Rolls-Royce apologizes for bribery scandal and pays huge fine

Rolls-Royce apologizes for bribery scandal and pays huge fine
British engineering company Rolls-Royce has agreed to pay a record £671 million ($830 million) to British, US and Brazilian authorities to settle bribery and corruption allegations.

The company said it “apologized unreservedly for the conduct which has been uncovered.”

The three countries launched the investigation five years ago, as they suspected Rolls-Royce of hiring intermediaries to pay bribes to win better contracts internationally.

According to Britain’s Serious Fraud Office (SFO), this is the “largest individual investigation conducted by the SFO to date.”

The SFO concluded that in Indonesia, senior Rolls-Royce employees agreed to pay $2.25 million and give a Rolls-Royce Silver Spirit car to an intermediary in exchange for a “favor to Rolls-Royce on a contract” for Trent aero engines. Separately, the British firm bribed a rival bidder to submit an uncompetitive bid to keep the contract.

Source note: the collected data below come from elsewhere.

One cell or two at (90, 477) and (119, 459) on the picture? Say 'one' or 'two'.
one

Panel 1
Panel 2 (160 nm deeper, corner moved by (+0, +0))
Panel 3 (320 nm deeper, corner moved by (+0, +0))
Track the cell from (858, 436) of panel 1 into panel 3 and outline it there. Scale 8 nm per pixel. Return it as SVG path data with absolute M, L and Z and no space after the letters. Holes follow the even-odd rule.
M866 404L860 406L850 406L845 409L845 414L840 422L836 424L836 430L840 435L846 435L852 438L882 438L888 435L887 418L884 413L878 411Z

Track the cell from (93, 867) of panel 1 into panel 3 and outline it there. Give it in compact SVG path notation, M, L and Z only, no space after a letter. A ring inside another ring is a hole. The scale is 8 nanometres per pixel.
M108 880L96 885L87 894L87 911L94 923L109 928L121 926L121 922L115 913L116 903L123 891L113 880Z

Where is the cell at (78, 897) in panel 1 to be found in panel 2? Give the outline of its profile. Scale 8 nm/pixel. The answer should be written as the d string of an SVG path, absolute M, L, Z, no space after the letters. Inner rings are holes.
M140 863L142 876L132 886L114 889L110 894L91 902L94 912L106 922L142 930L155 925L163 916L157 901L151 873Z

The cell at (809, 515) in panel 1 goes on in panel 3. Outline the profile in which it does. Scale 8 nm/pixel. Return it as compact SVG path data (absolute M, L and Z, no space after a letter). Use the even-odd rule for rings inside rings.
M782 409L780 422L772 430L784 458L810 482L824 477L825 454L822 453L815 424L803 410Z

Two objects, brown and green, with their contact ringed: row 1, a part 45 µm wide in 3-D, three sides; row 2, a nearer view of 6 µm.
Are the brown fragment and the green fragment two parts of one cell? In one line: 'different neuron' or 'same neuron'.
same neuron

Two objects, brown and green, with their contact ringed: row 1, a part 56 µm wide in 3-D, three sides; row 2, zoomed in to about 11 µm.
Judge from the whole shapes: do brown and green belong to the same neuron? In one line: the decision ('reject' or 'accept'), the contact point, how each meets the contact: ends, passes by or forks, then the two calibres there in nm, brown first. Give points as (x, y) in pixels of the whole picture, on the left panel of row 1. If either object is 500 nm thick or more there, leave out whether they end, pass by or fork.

In China, Rolls-Royce paid $5 million to CES, a state-owned Chinese airline, while negotiating the sale of T700 engines. The company agreed to provide the Chinese with a two-week MBA course at Columbia University, and "four-star accommodation and lavish extracurricular activities."

In Russia, Rolls-Royce won a contract to supply equipment to the state-owned gas company Gazprom by paying a senior Gazprom official, the SFO concluded.

Similar misconduct was uncovered in Thailand, India and Nigeria.

Brian Leveson, the president of the Queen’s Bench Division of the High Court, said if Rolls-Royce had not been prosecuted, it would be hard to pursue any other company in the future.

“My reaction when first considering these papers was that if Rolls-Royce were not to be prosecuted in the context of such egregious criminality over decades, involving countries around the world, making truly vast corrupt payments and, consequentially, even greater profits, then it was difficult to see when any company would be prosecuted,” he said in his judgment.